SCOGLI La stampa americana fa autocritica Mercoledì il ceo Toyoda affronta il Congresso

«Quando in Giappone è stato deciso di ritirare per ragioni di sicurezza un tipo di carne americana, qui non ci sono state sollevazioni...». L’affermazione resa al Detroit economic club da Ron Kirk, esponente di spicco dell’amministrazione Obama e responsabile dell’Agenzia che sovrintende le politiche commerciali degli Stati Uniti, è chiaramente rivolta alle tensioni di queste settimane tra Washington e Tokio dopo i richiami di milioni di automobili Toyota difettose.
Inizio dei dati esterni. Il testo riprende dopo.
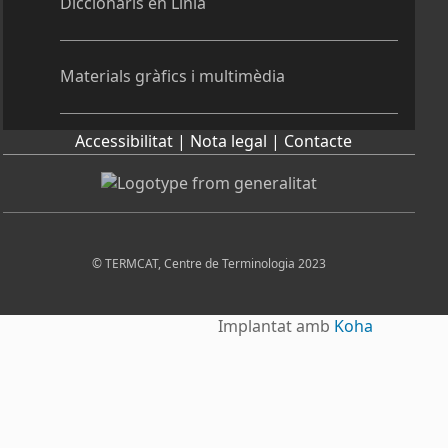
Diccionaris en Línia
Materials gràfics i multimèdia
Accessibilitat |
Nota legal |
Contacte
© TERMCAT, Centre de Terminologia 2023
Implantat amb
Koha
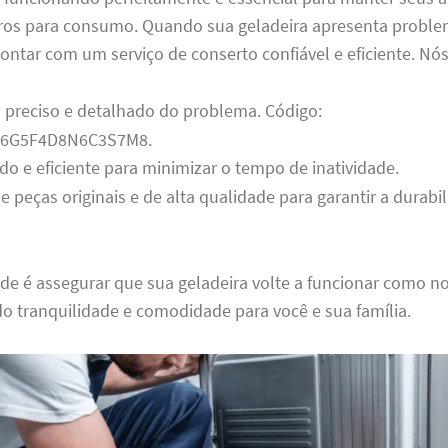
uros para consumo. Quando sua geladeira apresenta proble
ntar com um serviço de conserto confiável e eficiente. Nó
 preciso e detalhado do problema. Código:
6G5F4D8N6C3S7M8.
do e eficiente para minimizar o tempo de inatividade.
de peças originais e de alta qualidade para garantir a durabi
de é assegurar que sua geladeira volte a funcionar como n
o tranquilidade e comodidade para você e sua família.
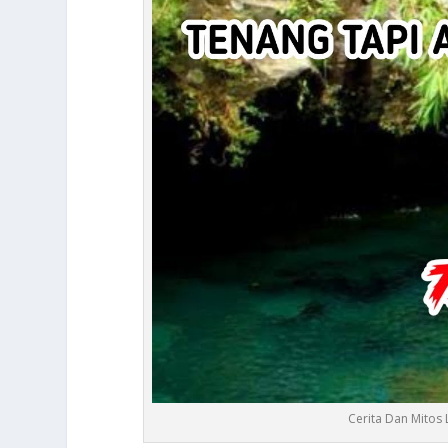
Cerita Dan Mitos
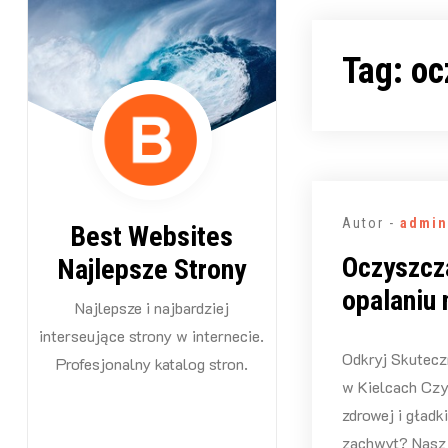
Przejdź
do
Tag:
oc
treści
Autor -
admin
Best Websites
Oczyszcz
Najlepsze Strony
opalaniu 
Najlepsze i najbardziej
interseujące strony w internecie.
Odkryj Skutec
Profesjonalny katalog stron.
w Kielcach Czy
zdrowej i gładki
zachwyt? Nasz 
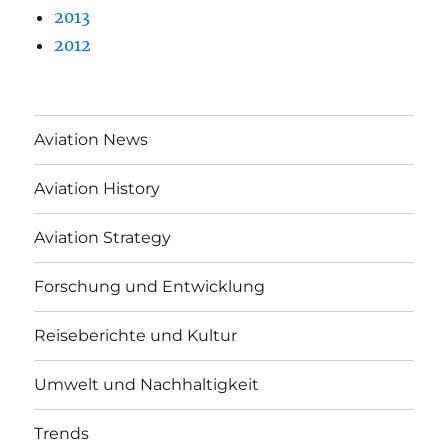
2013
2012
Aviation News
Aviation History
Aviation Strategy
Forschung und Entwicklung
Reiseberichte und Kultur
Umwelt und Nachhaltigkeit
Trends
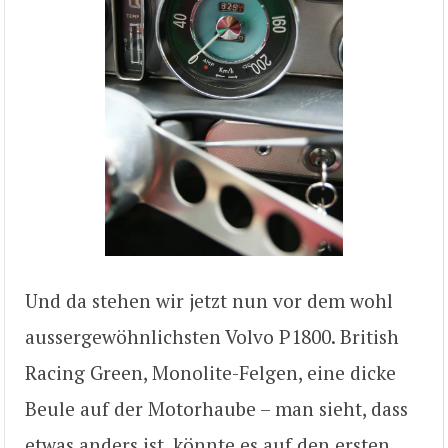
Und da stehen wir jetzt nun vor dem wohl
aussergewöhnlichsten Volvo P1800. British
Racing Green, Monolite-Felgen, eine dicke
Beule auf der Motorhaube – man sieht, dass
etwas anders ist, könnte es auf den ersten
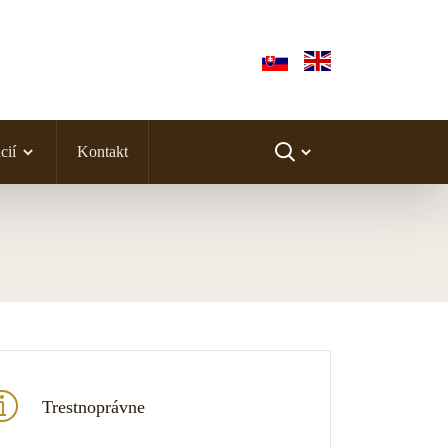
cií
Kontakt
Trestnoprávne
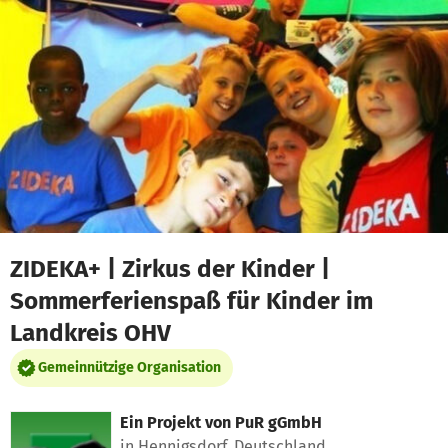
Zum Hauptinhalt springen
Erklärung zur Barrierefreiheit anzeigen
ZIDEKA+ | Zirkus der Kinder |
Sommerferienspaß für Kinder im
Landkreis OHV
Gemeinnützige Organisation
Ein Projekt von
PuR gGmbH
in Hennigsdorf, Deutschland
In Giappone è ancora aperta la ferita causata dall’affermazione del ministro dei Trasporti americano, Ray Lahood, il quale all’apice della crisi della casa di Nagoya, aveva consigliato alla popolazione Usa di «non guidare vetture Toyota», sollecitando i proprietari «a recarsi subito da un concessionario per farle riparare». Poche parole che hanno immediatamente avuto l’effetto di un terremoto sul colosso automobilistico e sulla Borsa di Tokio.
Nonostante l’importante contributo all’occupazione e le continue pressioni, attraverso estenuanti azioni di lobby, di accreditarsi come azienda americana (anche per sdrammatizzare il sorpasso ai danni della General motors nella classifica dei produttori), Toyota in questi giorni sta pagando il pedaggio del successo conseguito. Al di là dei seri problemi derivati dai difetti alle autovetture, l’accanimento mediatico americano potrebbe avere questa giustificazione: per giornali, radio e reti televisive la gamma giapponese è sempre stata portata come esempio di efficienza, un vero benchmark. E lo stesso ragionamento vale per il magazine Consumer Reports, considerato la bibbia dei consumatori americani, in grado di indirizzare - con le sue raccomandazioni - l’acquisto di un prodotto piuttosto che un altro. Insomma, la vicenda dei richiami che hanno coinvolto i veicoli Toyota (quasi 9 milioni di unità nel mondo, un anno di produzione) ha messo in forte imbarazzo più di un soggetto. E allora via alla rappresaglia.
C’è da dire, comunque, che a Nagoya, in vero stile giapponese, si è fatto di tutto per complicare la situazione. Ad amplificare lo scandalo, infatti, sono stati i troppi tentennamenti, una comunicazione poco tempestiva e le indecisioni mostrate dal presidente e amministratore delegato Akio Toyoda a presentarsi, prima davanti all’opinione pubblica e, quindi, ad accettare di spiegare personalmente al Congresso americano come sia potuto accadere che da simbolo di qualità assoluta, un’azienda in pochi giorni diventi agli occhi del mondo praticamente l’opposto. Cose da harakiri.
E così Toyoda-san, quando mercoledì prossimo si presenterà al cospetto dei deputati americani, ripeterà il profondo inchino di qualche settimana prima per scusarsi di fronte ai giornalisti di tutto il mondo. Il discendente del fondatore della casa automobilistica non dovrebbe avere troppi problemi a confrontarsi con il Congresso. Toyoda, dopo essersi laureato alla prestigiosa Università Keio di Tokio, la stessa dove ha studiato l’ex premier Junichiro Koizumi, ha completato la sua formazione manageriale con una serie di master proprio negli Stati Uniti, dove ha vissuto per qualche tempo. Per il top manager, comunque, non sarà una passeggiata.

Dovrà essere soprattutto sincero e deciso, perché alla minima incertezza gli saranno tutti addosso, come del resto è successo tra il 2008 e il 2009 quando, nel pieno della crisi finanziaria, i vertici di Gm, Ford e Chrysler si sono presentati al Campidoglio con eccessiva disinvoltura. La frase riportata dalla stampa Usa del solito ministro Lahood («non abbiamo ancora finito con Toyota») fa capire in quale clima si svolgerà la testimonianza di Toyoda-san.